— What is expected —
Look through the entries below for the line with "right shoulder: (818, 491, 4)" and the line with "left shoulder: (1274, 611, -23)", then give again exactly those two lines and all lines between them, minus the pictures.

** Opening Given information block **

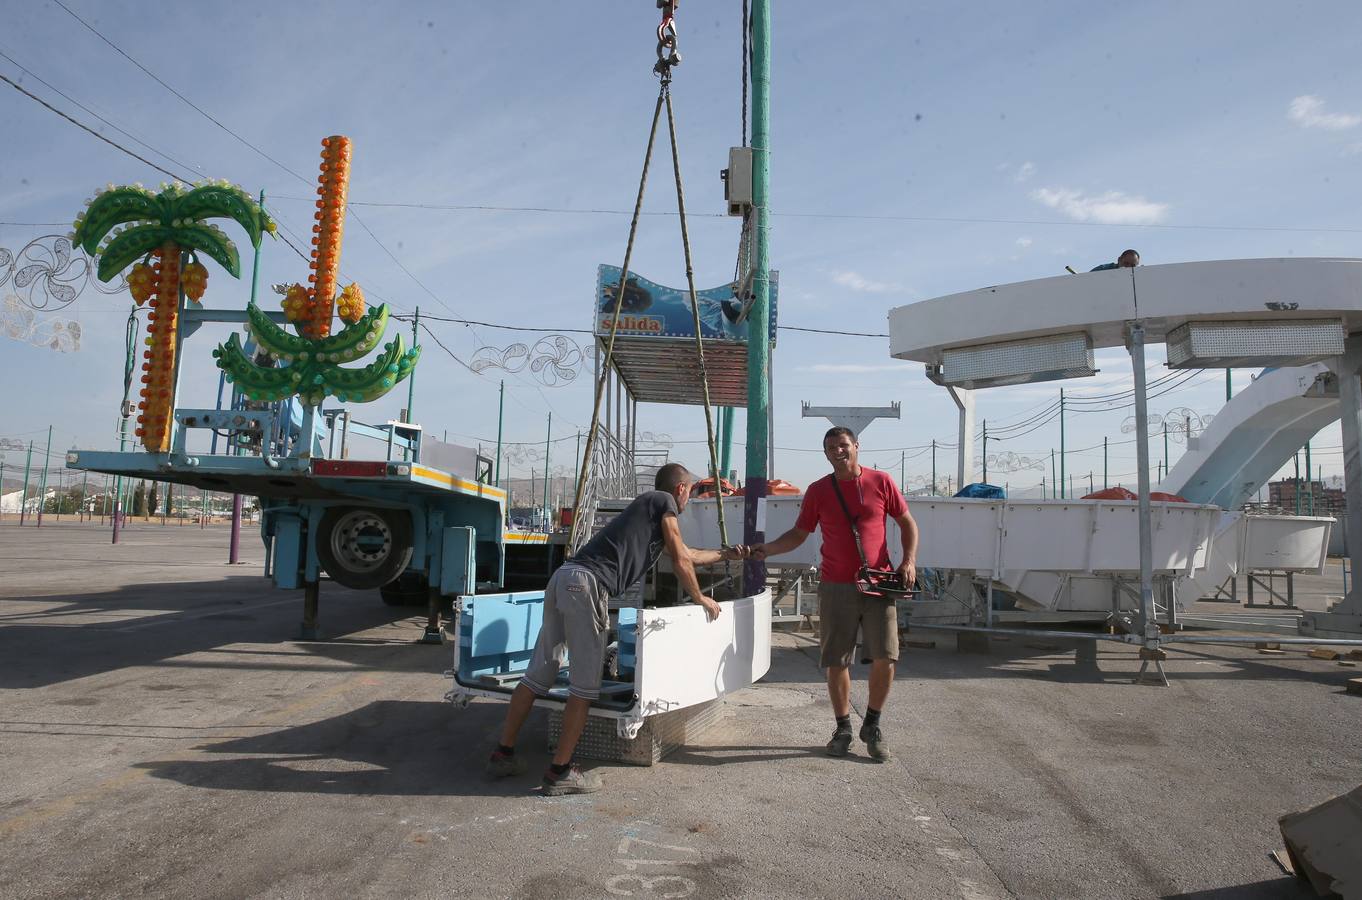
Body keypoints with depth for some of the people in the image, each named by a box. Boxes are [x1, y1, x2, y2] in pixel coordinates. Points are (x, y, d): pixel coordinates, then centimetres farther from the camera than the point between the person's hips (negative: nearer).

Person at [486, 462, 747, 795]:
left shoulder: (645, 503, 33)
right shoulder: (665, 502, 8)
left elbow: (688, 553, 44)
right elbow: (681, 562, 9)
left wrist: (726, 554, 54)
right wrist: (701, 599, 24)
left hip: (562, 577, 9)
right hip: (588, 583, -9)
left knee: (539, 674, 13)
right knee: (585, 684, -1)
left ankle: (503, 754, 18)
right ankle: (560, 771, 2)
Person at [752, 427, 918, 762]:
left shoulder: (881, 482, 2)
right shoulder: (818, 491, 4)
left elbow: (907, 523, 10)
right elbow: (798, 534, 9)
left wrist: (909, 560, -4)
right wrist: (767, 549, -7)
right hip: (836, 586, 1)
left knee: (885, 657, -4)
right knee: (837, 662, 4)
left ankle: (872, 726, 16)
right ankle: (843, 728, 22)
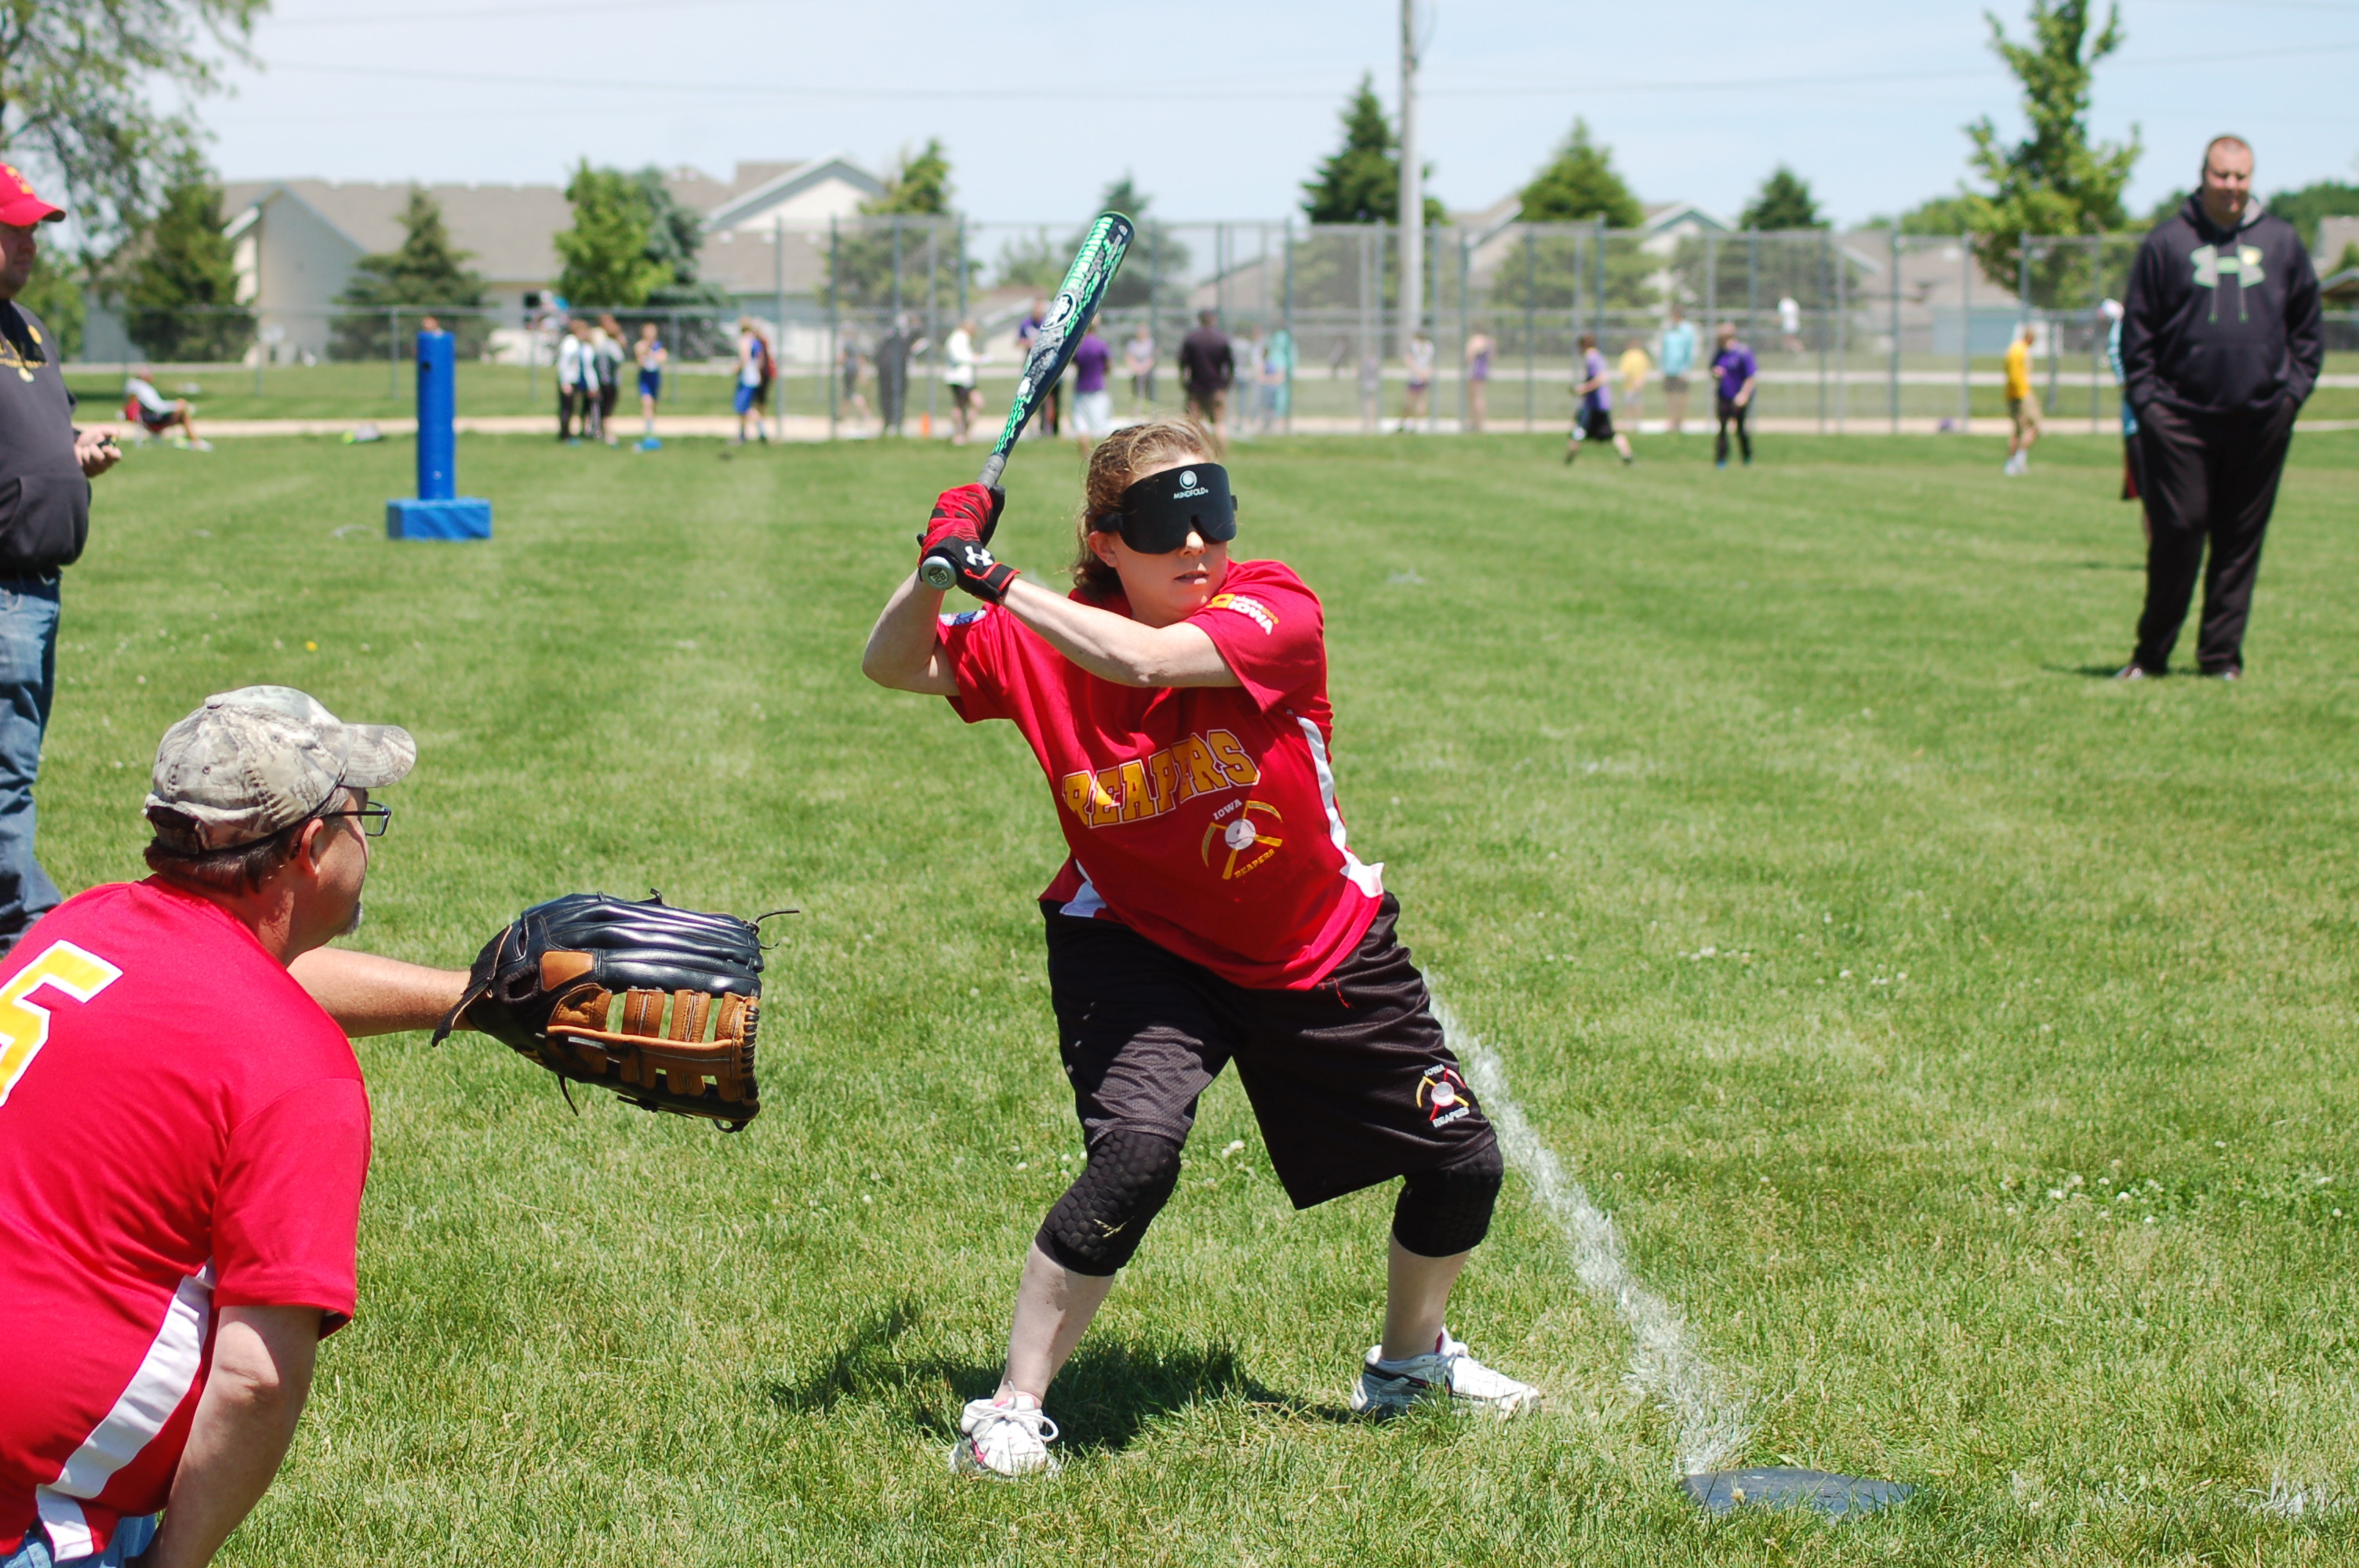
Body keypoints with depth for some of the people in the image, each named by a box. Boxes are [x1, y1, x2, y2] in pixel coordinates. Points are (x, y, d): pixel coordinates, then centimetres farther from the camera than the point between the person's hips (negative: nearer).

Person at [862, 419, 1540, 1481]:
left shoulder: (1274, 611, -23)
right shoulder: (1039, 643, -14)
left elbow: (1137, 657, -40)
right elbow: (894, 666, -4)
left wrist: (994, 581, -35)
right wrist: (939, 566, -22)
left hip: (1320, 949, 2)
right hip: (1140, 946, -1)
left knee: (1463, 1163, 7)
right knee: (1136, 1156, -28)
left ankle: (1410, 1358, 37)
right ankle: (1011, 1408, -15)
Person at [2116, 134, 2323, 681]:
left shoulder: (2281, 241, 9)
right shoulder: (2167, 241, 3)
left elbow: (2308, 326, 16)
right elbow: (2138, 329, 4)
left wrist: (2294, 387, 6)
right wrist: (2146, 396, -3)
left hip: (2261, 419, 2)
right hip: (2181, 415, -2)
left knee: (2241, 540, 5)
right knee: (2177, 532, -5)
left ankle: (2221, 653, 12)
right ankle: (2152, 651, 6)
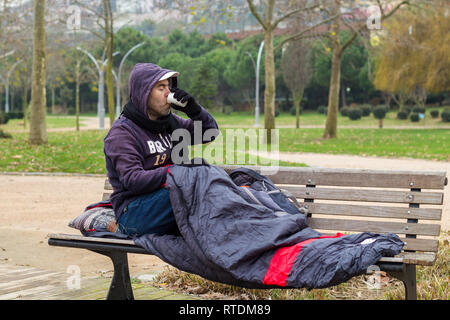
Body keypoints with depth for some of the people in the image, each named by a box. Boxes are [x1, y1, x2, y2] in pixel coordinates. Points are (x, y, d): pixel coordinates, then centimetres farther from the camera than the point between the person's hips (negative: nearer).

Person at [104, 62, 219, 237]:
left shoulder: (168, 122, 16)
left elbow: (210, 133, 22)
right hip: (133, 211, -7)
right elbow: (133, 180, -19)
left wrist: (193, 109, 3)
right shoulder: (121, 132, -6)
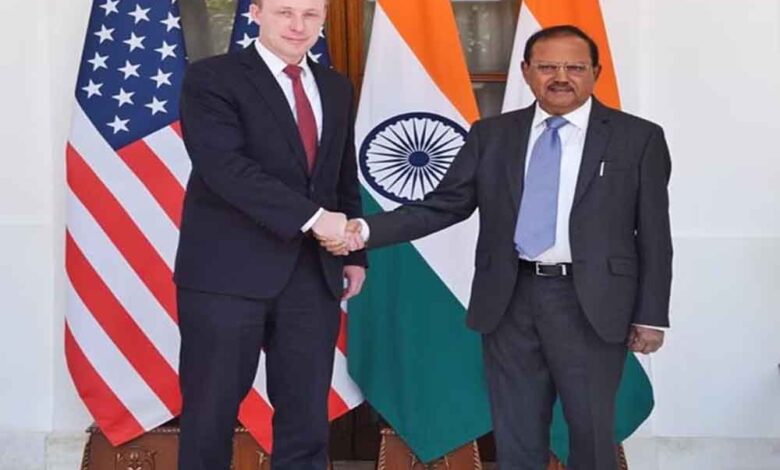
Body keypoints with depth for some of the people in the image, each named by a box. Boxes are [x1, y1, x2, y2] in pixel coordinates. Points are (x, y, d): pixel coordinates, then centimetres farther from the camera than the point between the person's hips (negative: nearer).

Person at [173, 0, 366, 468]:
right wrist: (311, 216, -22)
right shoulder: (212, 78, -4)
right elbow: (226, 166, -18)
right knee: (212, 413, 5)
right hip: (229, 273, -5)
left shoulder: (335, 87, 16)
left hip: (313, 275, 5)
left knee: (308, 418, 8)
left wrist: (355, 253, 13)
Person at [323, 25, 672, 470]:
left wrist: (651, 316, -2)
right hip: (509, 300, 2)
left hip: (592, 304, -2)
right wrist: (365, 231, -9)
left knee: (592, 434, 8)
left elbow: (653, 234, 1)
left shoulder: (638, 137, 1)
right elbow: (442, 206, 4)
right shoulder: (491, 134, 7)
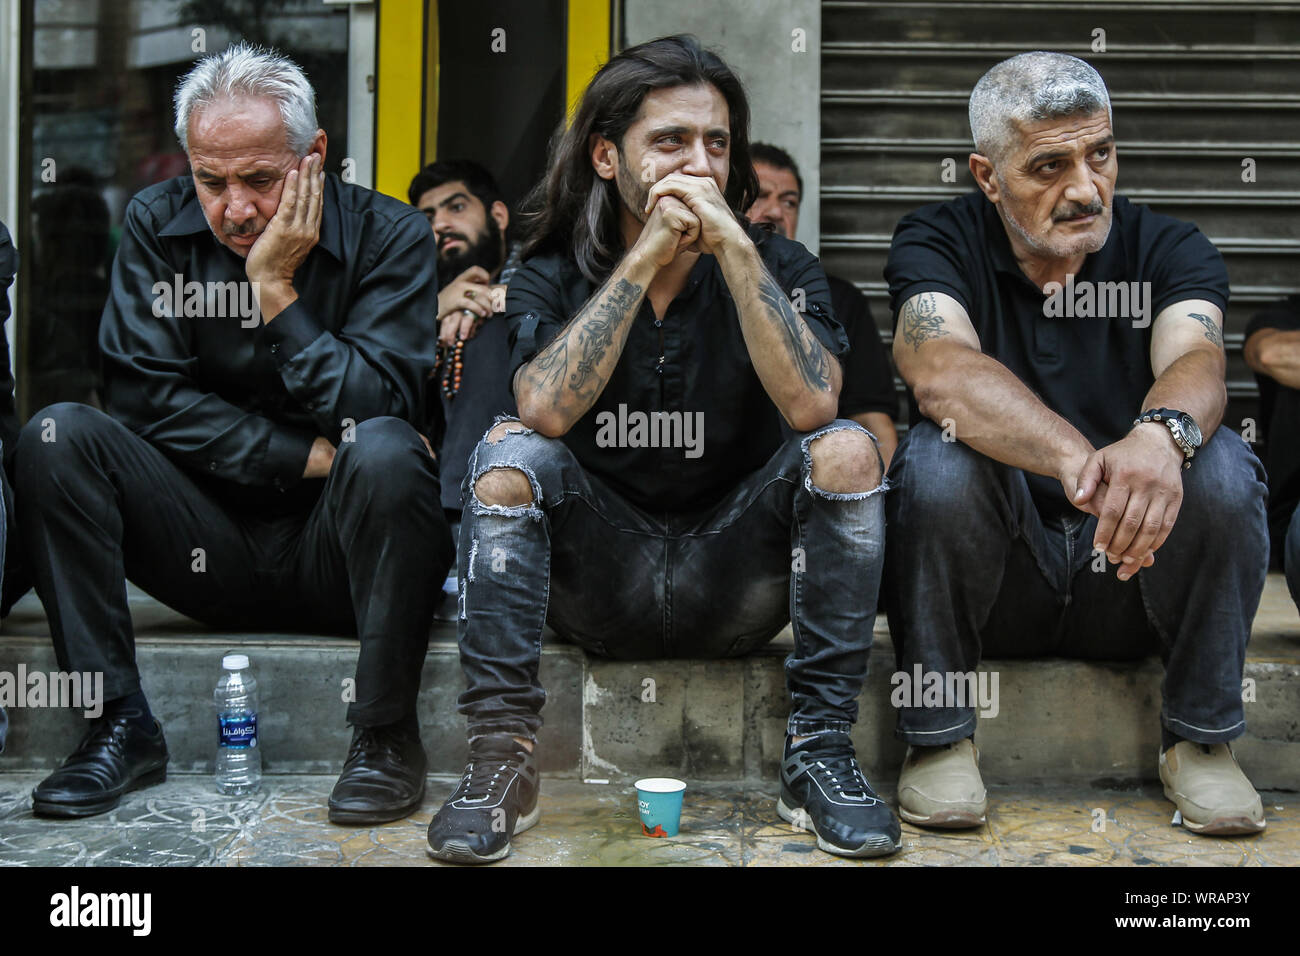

** Closing Given information block **

— Task answer —
right shoulder: (818, 491, 4)
left elbow: (907, 523, 10)
right elbow: (798, 534, 9)
left wrist: (909, 560, -4)
right wrist: (767, 549, -7)
right hip: (836, 586, 1)
left knee: (885, 657, -4)
right knee: (837, 662, 4)
left ankle: (872, 726, 16)
right ankle: (843, 728, 22)
Body keypoints with depth for some of the people in the image, each named by a box. Boxes are [x1, y1, x2, y2] in pixel coordinates. Points are (x, y, d): pixel coordinates, then centimetres farther from the camera than the point between the person's hips (negative: nearer).

Person at [862, 419, 1540, 1481]:
left shoulder: (1274, 611, -23)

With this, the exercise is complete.